Pourquoi avoir choisi de présenter des projets non réalisés d’un architecte, François Roche, et de quelle manière avez-vous mis en place cette exposition?
H-U.O. Nous avons cette conviction que, si nous voulons comprendre ce qui se passe dans l’art moderne et contemporain, il est nécessaire de regarder ce qui se passe dans les autres disciplines. La pratique de François Roche est fascinante et il y a beaucoup de liens avec les artistes comme P. Parreno, P. Huyghe, X. Veilhan et d’autres. Il y a deux-trois ans, nous avons commencé un dialogue avec lui. Nous avions déjà travaillé avec lui, notamment sur l’exposition de Philippe Parreno et aussi à l’occasion de l’exposition «L’hiver de l’Amour». Nous avons longuement réfléchi sur les moyens de faire une exposition qui ne se réduise pas à une exposition de maquette d’architecture.
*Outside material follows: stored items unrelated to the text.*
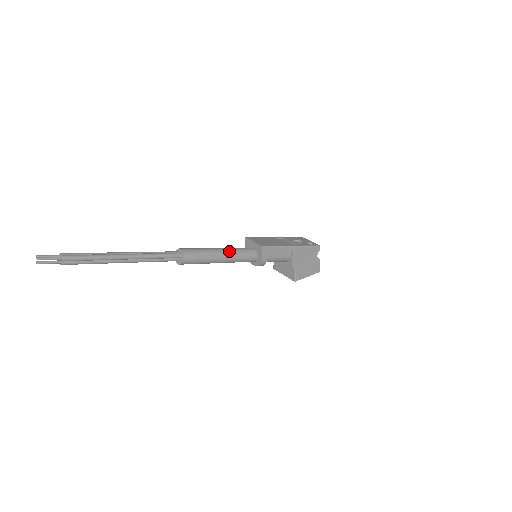
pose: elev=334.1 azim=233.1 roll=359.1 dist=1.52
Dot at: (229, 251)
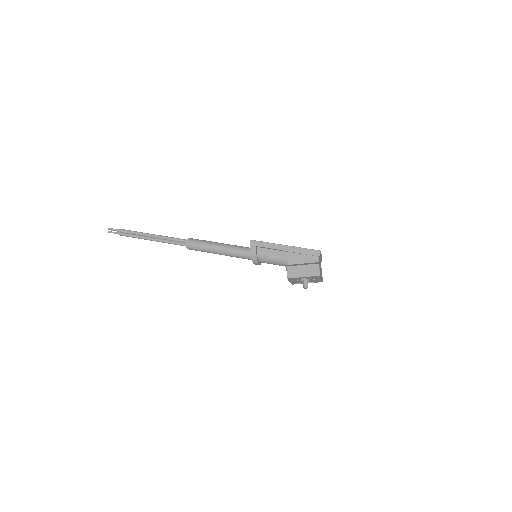
Dot at: (226, 244)
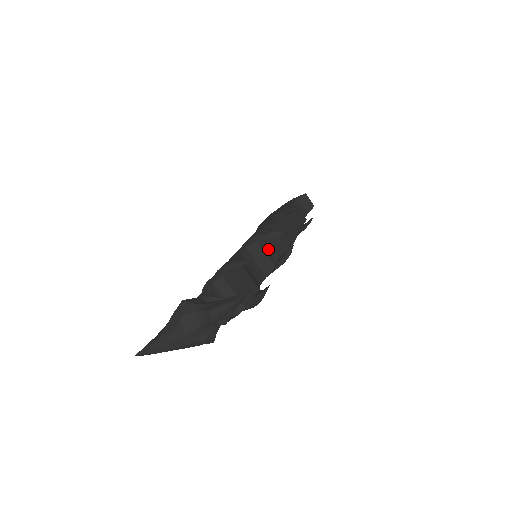
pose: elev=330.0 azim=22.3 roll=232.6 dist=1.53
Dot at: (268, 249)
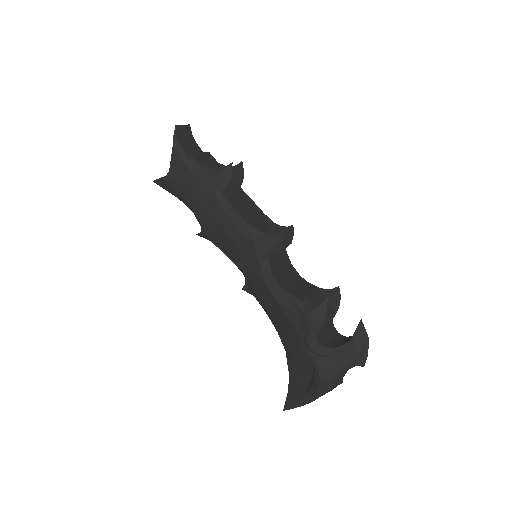
Dot at: occluded
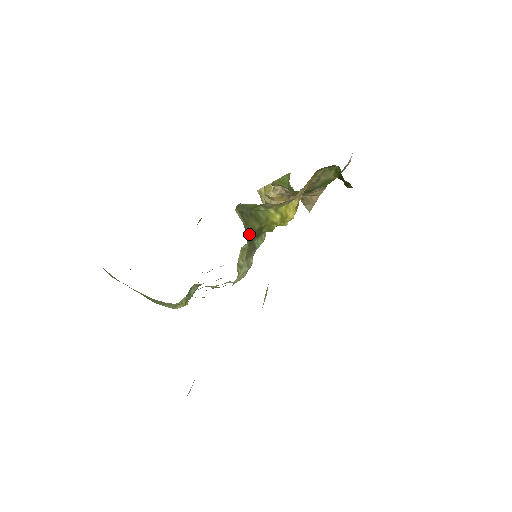
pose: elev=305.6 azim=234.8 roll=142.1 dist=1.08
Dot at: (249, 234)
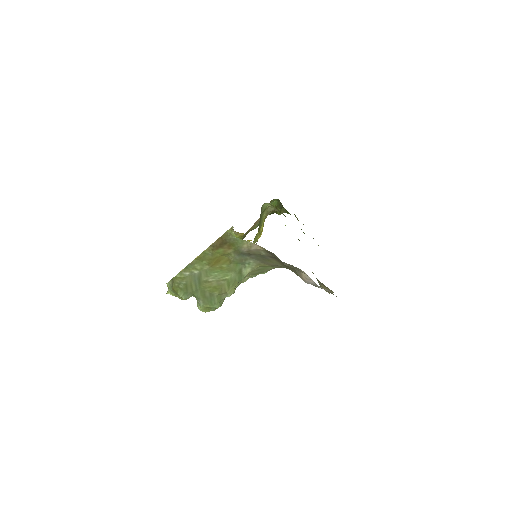
Dot at: occluded
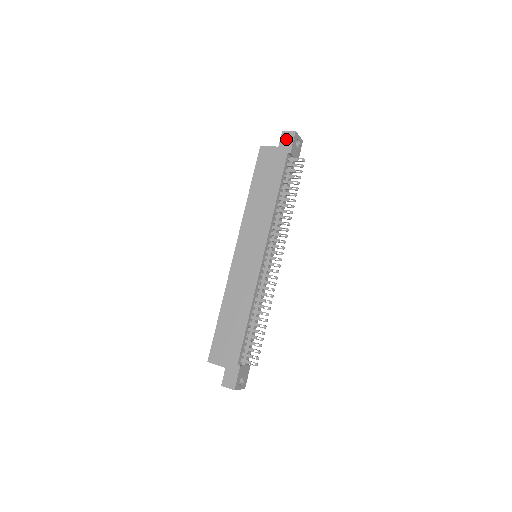
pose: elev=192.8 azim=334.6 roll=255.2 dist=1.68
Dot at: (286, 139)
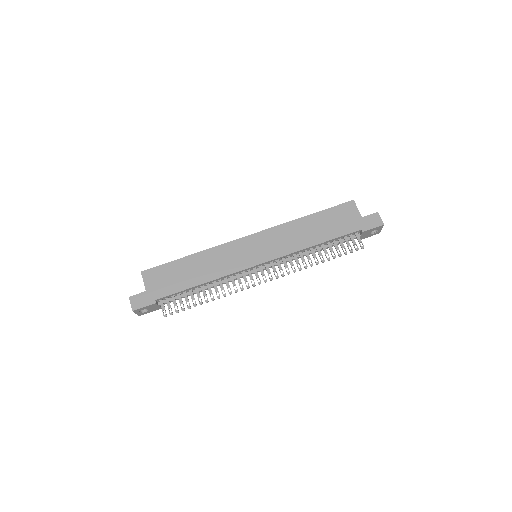
Dot at: (373, 220)
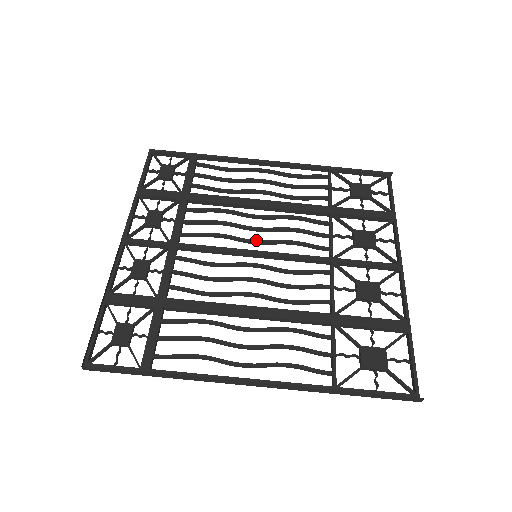
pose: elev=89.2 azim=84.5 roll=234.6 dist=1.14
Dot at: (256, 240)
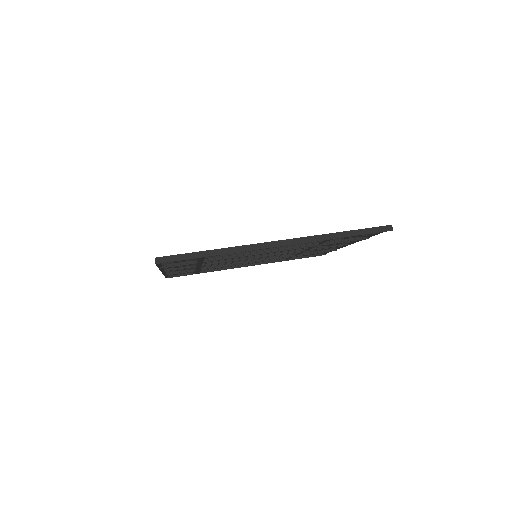
Dot at: occluded
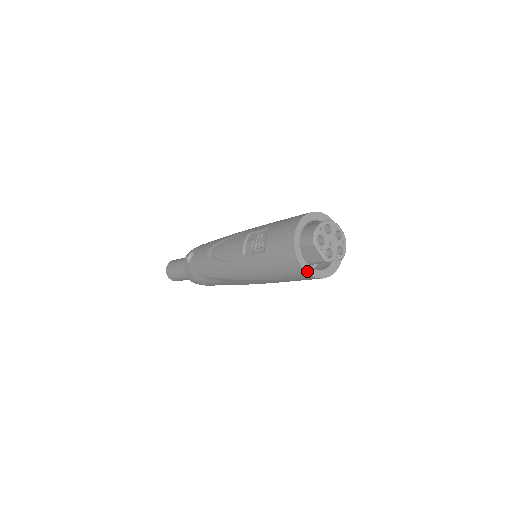
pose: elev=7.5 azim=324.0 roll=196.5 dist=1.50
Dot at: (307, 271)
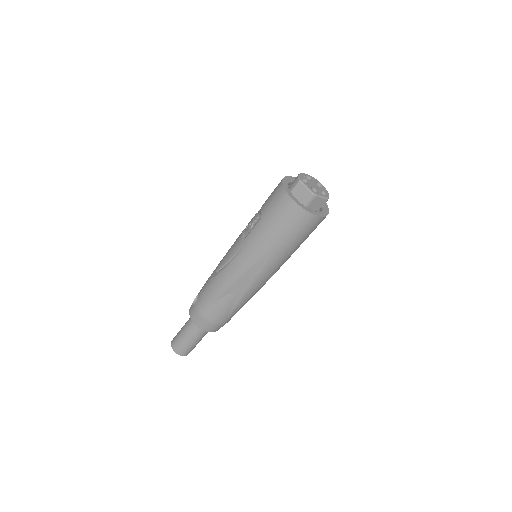
Dot at: (300, 205)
Peu à peu, il a commencé à développer cette logique d’un parcours complètement nouveau.
L.B. Je dirais que l’exposition François Roche relève plus de l’œuvre inédite que d’un projet non réalisé.

La France se plaint de l’absence de visibilité des artistes français sur le territoire et à l’étranger. Le MoMa de New York et la Tate Modern de Londres, par exemple, n’exposent l’un et l’autre que deux artistes français vivants. Afin de répondre à cette situation, la presse française a-t-elle fait écho à votre initiative de présenter de jeunes artistes de l’hexagone lors de l’exposition «I Still Believe in Miracle»?
H-U.O. Pour l’exposition «I Still Believe in Miracle», Angeline Scherf, Anne Dressen, Laurence et moi avons visité des dizaines d’ateliers pendant plus d’un an pour découvrir ce qui intéressait la génération d’après 2000. L’ARC alterne entre la nécessité d’être une plate-forme pour les jeunes générations émergentes et celle d’approfondir une pratique plus confirmée dans une exposition monographique. De Angelika Markul à Benoît Broisat à Tixador/Poincheval, nous avons trouvé en France une nouvelle génération d’artistes formidables.
Pour répondre à votre question sur la presse, je constate qu’une vaste couverture médiatique à Avignon a permis de traiter de façon assez systématique à peu près l’intégralité de la surface du Festival, ce qui est formidable. Ce qui me frappe en revanche, c’est que le monde de l’art contemporain en France n’a pas droit à cette couverture…. C’est d’autant plus frappant en ce moment que, plus que jamais, le monde du cinéma, du théâtre, de la musique s’intéresse à l’art contemporain et fait appel à des artistes contemporains. Dans la plupart de l’Europe, l’art contemporain a autant d’espace médiatique que les festivals de théâtre, de cinéma ou de musique. En 2005 en France, les artistes contemporains sont souvent privés de cette plate-forme. Pourtant, de nouvelles générations d’artistes passionnants sont en train d’émerger mais n’ont pas la même visibilité auprès du grand public que les artistes dans la plupart des autres pays européens aujourd’hui.

Quelle est à votre avis la raison de cette sorte d’indifférence?
H.U.O. Je ne sais pas, le cinéma, le théâtre ou la musique semblent prioritaires.
L.B. Il y en a certainement plusieurs… de l’ordre de l’économie, de l’éducation, d’une conjoncture morose, et peut-être d’une remise en cause identitaire plus profonde.